Start of Entries shown

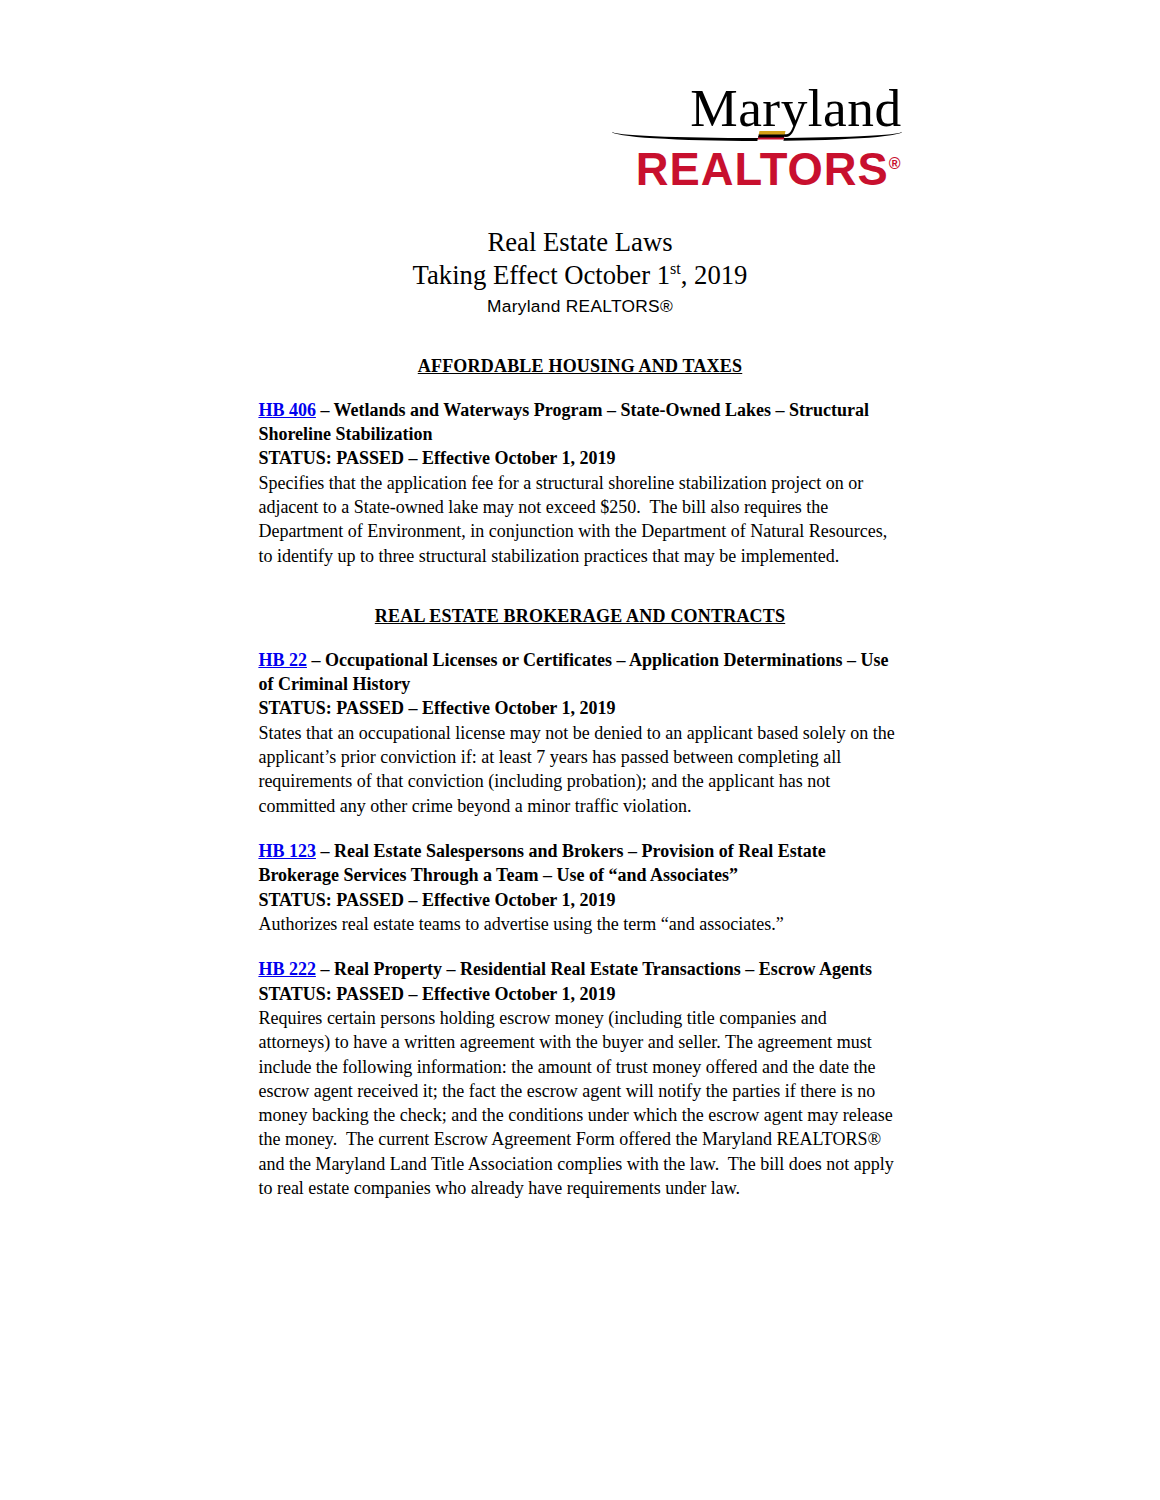Maryland REALTORS®
Real Estate Laws Taking Effect October 1st, 2019
Maryland REALTORS®
AFFORDABLE HOUSING AND TAXES
HB 406 – Wetlands and Waterways Program – State-Owned Lakes – Structural Shoreline Stabilization
STATUS: PASSED – Effective October 1, 2019
Specifies that the application fee for a structural shoreline stabilization project on or adjacent to a State-owned lake may not exceed $250. The bill also requires the Department of Environment, in conjunction with the Department of Natural Resources, to identify up to three structural stabilization practices that may be implemented.
REAL ESTATE BROKERAGE AND CONTRACTS
HB 22 – Occupational Licenses or Certificates – Application Determinations – Use of Criminal History
STATUS: PASSED – Effective October 1, 2019
States that an occupational license may not be denied to an applicant based solely on the applicant’s prior conviction if: at least 7 years has passed between completing all requirements of that conviction (including probation); and the applicant has not committed any other crime beyond a minor traffic violation.
HB 123 – Real Estate Salespersons and Brokers – Provision of Real Estate Brokerage Services Through a Team – Use of “and Associates”
STATUS: PASSED – Effective October 1, 2019
Authorizes real estate teams to advertise using the term “and associates.”
HB 222 – Real Property – Residential Real Estate Transactions – Escrow Agents
STATUS: PASSED – Effective October 1, 2019
Requires certain persons holding escrow money (including title companies and attorneys) to have a written agreement with the buyer and seller. The agreement must include the following information: the amount of trust money offered and the date the escrow agent received it; the fact the escrow agent will notify the parties if there is no money backing the check; and the conditions under which the escrow agent may release the money. The current Escrow Agreement Form offered the Maryland REALTORS® and the Maryland Land Title Association complies with the law. The bill does not apply to real estate companies who already have requirements under law.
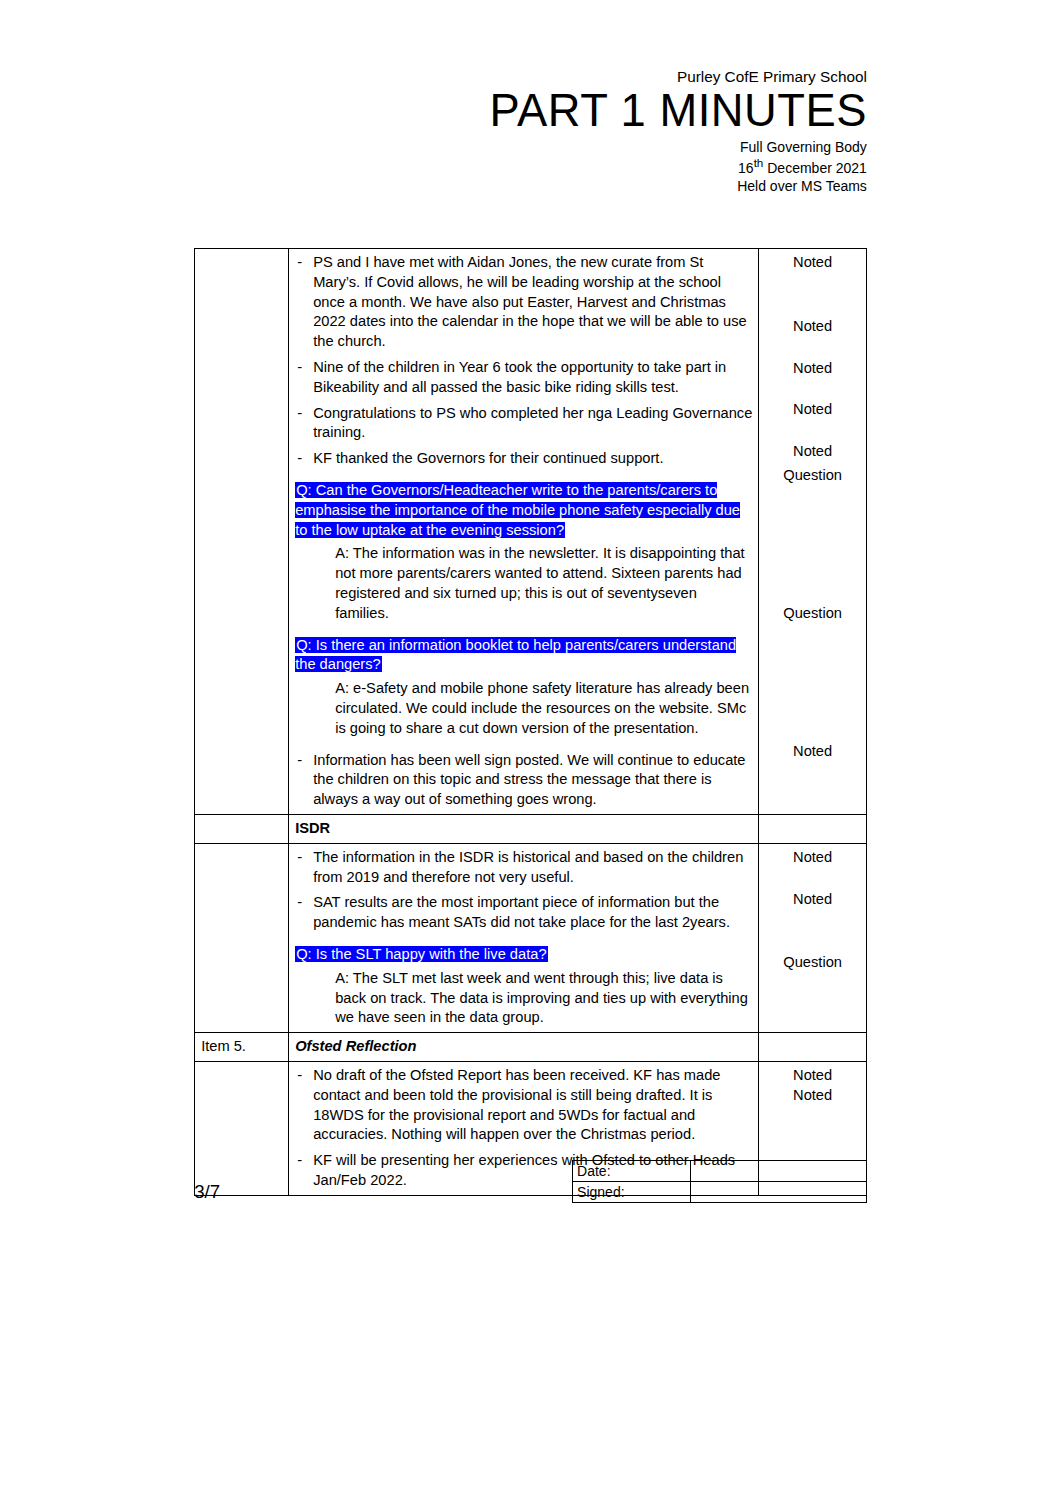Purley CofE Primary School
PART 1 MINUTES
Full Governing Body
16th December 2021
Held over MS Teams
| | PS and I have met with Aidan Jones, the new curate from St Mary’s. If Covid allows, he will be leading worship at the school once a month. We have also put Easter, Harvest and Christmas 2022 dates into the calendar in the hope that we will be able to use the church. Nine of the children in Year 6 took the opportunity to take part in Bikeability and all passed the basic bike riding skills test. Congratulations to PS who completed her nga Leading Governance training. KF thanked the Governors for their continued support. Q: Can the Governors/Headteacher write to the parents/carers to emphasise the importance of the mobile phone safety especially due to the low uptake at the evening session? A: The information was in the newsletter. It is disappointing that not more parents/carers wanted to attend. Sixteen parents had registered and six turned up; this is out of seventyseven families. Q: Is there an information booklet to help parents/carers understand the dangers? A: e-Safety and mobile phone safety literature has already been circulated. We could include the resources on the website. SMc is going to share a cut down version of the presentation. Information has been well sign posted. We will continue to educate the children on this topic and stress the message that there is always a way out of something goes wrong. | Noted Noted Noted Noted Noted Question Question Noted |
| | ISDR | |
| | The information in the ISDR is historical and based on the children from 2019 and therefore not very useful. SAT results are the most important piece of information but the pandemic has meant SATs did not take place for the last 2years. Q: Is the SLT happy with the live data? A: The SLT met last week and went through this; live data is back on track. The data is improving and ties up with everything we have seen in the data group. | Noted Noted Question |
| Item 5. | Ofsted Reflection | |
| | No draft of the Ofsted Report has been received. KF has made contact and been told the provisional is still being drafted. It is 18WDS for the provisional report and 5WDs for factual and accuracies. Nothing will happen over the Christmas period. KF will be presenting her experiences with Ofsted to other Heads Jan/Feb 2022. | Noted Noted |
3/7
| Date: | |
| Signed: | |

End of Entries shown

__Work task__: Leave out the pictures and copy every record above exactly.

__Written response__:
Maryland REALTORS®
Real Estate Laws Taking Effect October 1st, 2019
Maryland REALTORS®
AFFORDABLE HOUSING AND TAXES
HB 406 – Wetlands and Waterways Program – State-Owned Lakes – Structural Shoreline Stabilization
STATUS: PASSED – Effective October 1, 2019
Specifies that the application fee for a structural shoreline stabilization project on or adjacent to a State-owned lake may not exceed $250. The bill also requires the Department of Environment, in conjunction with the Department of Natural Resources, to identify up to three structural stabilization practices that may be implemented.
REAL ESTATE BROKERAGE AND CONTRACTS
HB 22 – Occupational Licenses or Certificates – Application Determinations – Use of Criminal History
STATUS: PASSED – Effective October 1, 2019
States that an occupational license may not be denied to an applicant based solely on the applicant’s prior conviction if: at least 7 years has passed between completing all requirements of that conviction (including probation); and the applicant has not committed any other crime beyond a minor traffic violation.
HB 123 – Real Estate Salespersons and Brokers – Provision of Real Estate Brokerage Services Through a Team – Use of “and Associates”
STATUS: PASSED – Effective October 1, 2019
Authorizes real estate teams to advertise using the term “and associates.”
HB 222 – Real Property – Residential Real Estate Transactions – Escrow Agents
STATUS: PASSED – Effective October 1, 2019
Requires certain persons holding escrow money (including title companies and attorneys) to have a written agreement with the buyer and seller. The agreement must include the following information: the amount of trust money offered and the date the escrow agent received it; the fact the escrow agent will notify the parties if there is no money backing the check; and the conditions under which the escrow agent may release the money. The current Escrow Agreement Form offered the Maryland REALTORS® and the Maryland Land Title Association complies with the law. The bill does not apply to real estate companies who already have requirements under law.
Purley CofE Primary School
PART 1 MINUTES
Full Governing Body
16th December 2021
Held over MS Teams
| | PS and I have met with Aidan Jones, the new curate from St Mary’s. If Covid allows, he will be leading worship at the school once a month. We have also put Easter, Harvest and Christmas 2022 dates into the calendar in the hope that we will be able to use the church. Nine of the children in Year 6 took the opportunity to take part in Bikeability and all passed the basic bike riding skills test. Congratulations to PS who completed her nga Leading Governance training. KF thanked the Governors for their continued support. Q: Can the Governors/Headteacher write to the parents/carers to emphasise the importance of the mobile phone safety especially due to the low uptake at the evening session? A: The information was in the newsletter. It is disappointing that not more parents/carers wanted to attend. Sixteen parents had registered and six turned up; this is out of seventyseven families. Q: Is there an information booklet to help parents/carers understand the dangers? A: e-Safety and mobile phone safety literature has already been circulated. We could include the resources on the website. SMc is going to share a cut down version of the presentation. Information has been well sign posted. We will continue to educate the children on this topic and stress the message that there is always a way out of something goes wrong. | Noted Noted Noted Noted Noted Question Question Noted |
| | ISDR | |
| | The information in the ISDR is historical and based on the children from 2019 and therefore not very useful. SAT results are the most important piece of information but the pandemic has meant SATs did not take place for the last 2years. Q: Is the SLT happy with the live data? A: The SLT met last week and went through this; live data is back on track. The data is improving and ties up with everything we have seen in the data group. | Noted Noted Question |
| Item 5. | Ofsted Reflection | |
| | No draft of the Ofsted Report has been received. KF has made contact and been told the provisional is still being drafted. It is 18WDS for the provisional report and 5WDs for factual and accuracies. Nothing will happen over the Christmas period. KF will be presenting her experiences with Ofsted to other Heads Jan/Feb 2022. | Noted Noted |
3/7
| Date: | |
| Signed: | |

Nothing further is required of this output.